Rayman Legends Next-Gen Video Review

by on February 18, 2014

Rayman Legends is one of those games that we’ve talked about for hours here at GodisaGeek, but that’s because it’s a game that we can talk about for hours – all without ever feeling like we’re repeating ourselves. The inherent charm that the entire gameplay experience seems to exude never fails to impress us, and now it’s gone one step further.

Don’t get me wrong, the Xbox One version of Rayman Legends doesn’t bring too much extra to the table, but what it does do is manage to go even further with a game that was originally restricted to just a single console. There are many people who will have gone out to buy a Wii U for the sole reason of finally being able to get their hands on Rayman Legends as the only console it was being released on.

Then the game got delayed and people started to question whether bringing the title out on a single console was really going to be the best idea. It would appear that Ubisoft agreed, as it was soon announced that Rayman Legends would be making its way to every single console known to man. Ubisoft Montpellier have now gone one step even further and brought the armless wonder to the next-gen consoles.


With Rayman Legends now running on the next-gen hardware, you’d be forgiven for thinking that there’d be some kind of graphical upgrade, and if this was a video game using the more traditional 3D models, then you’d more than likely be correct. However, as Rayman Legends uses Ubisoft’s UbiArt engine (developed to render 2D images) there’s not much that the next-gen consoles, with their relatively beefed up specifications, could bring to the visual department. Apparently it’s had an upgrade though, and if you grilled me I could maybe admit that the colours are a little bit brighter, but there’s been no major changes in the graphics department. Which is probably all well and good as the game looked fantastic to begin with.
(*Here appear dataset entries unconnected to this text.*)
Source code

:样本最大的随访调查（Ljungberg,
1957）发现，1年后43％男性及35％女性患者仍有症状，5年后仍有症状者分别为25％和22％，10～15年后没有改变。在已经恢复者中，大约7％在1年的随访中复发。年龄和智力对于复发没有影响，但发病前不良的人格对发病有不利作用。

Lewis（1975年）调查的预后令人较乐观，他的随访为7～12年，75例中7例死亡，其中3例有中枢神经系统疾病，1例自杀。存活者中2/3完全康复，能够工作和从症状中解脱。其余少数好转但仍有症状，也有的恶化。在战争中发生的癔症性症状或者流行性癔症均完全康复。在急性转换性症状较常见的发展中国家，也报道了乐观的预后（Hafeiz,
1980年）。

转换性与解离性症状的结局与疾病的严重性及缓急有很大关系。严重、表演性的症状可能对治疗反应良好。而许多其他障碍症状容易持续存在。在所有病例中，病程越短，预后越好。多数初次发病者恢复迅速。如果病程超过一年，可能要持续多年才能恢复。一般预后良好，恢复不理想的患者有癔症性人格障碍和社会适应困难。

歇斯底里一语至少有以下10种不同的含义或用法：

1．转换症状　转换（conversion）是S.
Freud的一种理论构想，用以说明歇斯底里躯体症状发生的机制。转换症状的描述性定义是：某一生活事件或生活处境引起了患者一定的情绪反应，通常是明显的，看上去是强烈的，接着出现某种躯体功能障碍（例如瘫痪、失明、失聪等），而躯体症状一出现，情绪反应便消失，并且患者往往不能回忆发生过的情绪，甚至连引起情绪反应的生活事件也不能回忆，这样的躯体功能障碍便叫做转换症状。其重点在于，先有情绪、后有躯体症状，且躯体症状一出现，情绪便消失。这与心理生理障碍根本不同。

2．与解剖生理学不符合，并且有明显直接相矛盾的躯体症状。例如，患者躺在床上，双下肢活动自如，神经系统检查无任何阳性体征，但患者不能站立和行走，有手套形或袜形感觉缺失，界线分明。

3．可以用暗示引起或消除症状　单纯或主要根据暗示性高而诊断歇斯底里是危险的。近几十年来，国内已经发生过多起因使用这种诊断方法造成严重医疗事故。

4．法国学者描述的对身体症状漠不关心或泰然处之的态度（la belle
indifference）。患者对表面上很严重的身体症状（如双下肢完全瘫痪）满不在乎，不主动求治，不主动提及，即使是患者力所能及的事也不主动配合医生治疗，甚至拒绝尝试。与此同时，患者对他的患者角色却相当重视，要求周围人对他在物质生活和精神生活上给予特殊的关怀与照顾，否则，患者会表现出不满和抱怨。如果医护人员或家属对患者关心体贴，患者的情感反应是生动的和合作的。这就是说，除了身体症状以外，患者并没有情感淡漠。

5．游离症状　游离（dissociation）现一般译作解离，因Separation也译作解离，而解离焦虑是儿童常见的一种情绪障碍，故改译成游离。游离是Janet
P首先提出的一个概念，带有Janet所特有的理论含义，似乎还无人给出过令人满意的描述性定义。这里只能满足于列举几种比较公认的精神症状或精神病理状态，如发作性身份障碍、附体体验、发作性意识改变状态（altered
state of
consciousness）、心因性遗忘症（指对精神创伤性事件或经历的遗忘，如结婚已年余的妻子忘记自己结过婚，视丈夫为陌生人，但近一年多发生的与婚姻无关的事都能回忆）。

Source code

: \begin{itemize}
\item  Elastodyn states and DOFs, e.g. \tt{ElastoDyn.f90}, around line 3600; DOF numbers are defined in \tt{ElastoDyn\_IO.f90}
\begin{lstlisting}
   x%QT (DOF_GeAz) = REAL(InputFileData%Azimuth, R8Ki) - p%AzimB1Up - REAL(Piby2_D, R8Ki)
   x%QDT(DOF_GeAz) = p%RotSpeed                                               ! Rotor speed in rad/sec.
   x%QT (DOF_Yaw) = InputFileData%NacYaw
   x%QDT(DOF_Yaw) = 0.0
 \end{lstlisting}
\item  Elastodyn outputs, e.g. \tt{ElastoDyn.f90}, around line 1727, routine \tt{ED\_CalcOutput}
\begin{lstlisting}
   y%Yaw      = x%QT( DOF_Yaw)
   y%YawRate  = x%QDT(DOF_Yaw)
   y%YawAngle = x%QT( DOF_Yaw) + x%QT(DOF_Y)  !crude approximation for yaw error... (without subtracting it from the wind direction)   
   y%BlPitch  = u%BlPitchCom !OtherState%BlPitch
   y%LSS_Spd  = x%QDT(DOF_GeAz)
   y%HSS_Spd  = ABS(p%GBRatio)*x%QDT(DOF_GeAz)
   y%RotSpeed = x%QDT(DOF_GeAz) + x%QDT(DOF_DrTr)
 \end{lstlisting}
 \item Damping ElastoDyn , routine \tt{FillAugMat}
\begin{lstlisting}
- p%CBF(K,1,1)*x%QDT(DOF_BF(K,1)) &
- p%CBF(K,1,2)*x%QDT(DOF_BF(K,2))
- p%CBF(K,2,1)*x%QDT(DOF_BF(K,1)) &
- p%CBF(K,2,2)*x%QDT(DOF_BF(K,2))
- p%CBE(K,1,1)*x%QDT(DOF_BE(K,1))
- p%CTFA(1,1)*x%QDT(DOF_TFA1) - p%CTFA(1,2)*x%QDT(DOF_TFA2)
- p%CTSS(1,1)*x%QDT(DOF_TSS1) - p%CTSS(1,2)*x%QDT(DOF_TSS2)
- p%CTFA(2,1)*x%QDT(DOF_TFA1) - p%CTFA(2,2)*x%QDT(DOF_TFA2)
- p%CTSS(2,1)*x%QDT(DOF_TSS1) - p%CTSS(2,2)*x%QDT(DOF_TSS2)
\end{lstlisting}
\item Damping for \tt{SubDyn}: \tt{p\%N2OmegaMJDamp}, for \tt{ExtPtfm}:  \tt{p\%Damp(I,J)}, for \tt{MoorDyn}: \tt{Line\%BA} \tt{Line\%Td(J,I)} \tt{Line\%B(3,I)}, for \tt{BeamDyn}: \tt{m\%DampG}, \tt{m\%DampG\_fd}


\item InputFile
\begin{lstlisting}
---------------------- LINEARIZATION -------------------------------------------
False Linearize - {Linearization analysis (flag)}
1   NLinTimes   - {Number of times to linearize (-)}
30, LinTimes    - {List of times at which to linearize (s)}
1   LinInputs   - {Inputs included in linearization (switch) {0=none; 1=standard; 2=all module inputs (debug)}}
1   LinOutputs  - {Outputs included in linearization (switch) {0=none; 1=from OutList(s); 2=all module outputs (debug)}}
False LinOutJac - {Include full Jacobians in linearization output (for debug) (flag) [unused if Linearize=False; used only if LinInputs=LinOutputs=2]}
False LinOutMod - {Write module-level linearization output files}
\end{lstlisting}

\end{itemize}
Where the next-gen versions of Rayman Legends really stand out is with the loading times, but this has been a blessing and a curse. We looked at the Xbox One version of the game, which was installed directly onto the hard drive, and so whenever Rayman entered a painting (the game’s way of entering into the individual levels) there would be a brief pause of maybe three to four seconds before you were in the level and playing as normal.

Now, I said this was a blessing and a curse for one very obvious (to me) reason. While super-slick loading times are all well and good, the loading screens in the current/last-gen version of the game would enable the player to collect a little extra heart to make the upcoming level a little bit easier. Without a loading screen the player doesn’t have this opportunity to get the extra heart and therefore makes the level slightly harder for themselves. It’s not a deal-breaker, and you might be the kind of person who would take faster loading times over a slightly easier level any day of the week, but as it was the only major difference between the previous versions of the game and this latest one, it certainly warranted mentioning.


There are some other new additions to the game too, mostly in the form of costumes, with the Xbox One version of the game getting to choose from Rayman or Globox versions of Vaas, one of the antagonists of Ubisoft’s other corker, Far Cry 3.

VERDICT: Rayman Legends on the next-gen consoles is certainly something worth picking up if you’ve yet to grab the game at all (shame on you) but it’s not much of an upgrade if you’ve already been the good little gamer you are and experienced Rayman’s legendary adventure.

SUPERB. This is the mark of greatness, only awarded to games that engage us from start to finish. Titles that score 9/10 will have very few problems or negative issues, and will deliver high quality and value for money across all aspects of their design.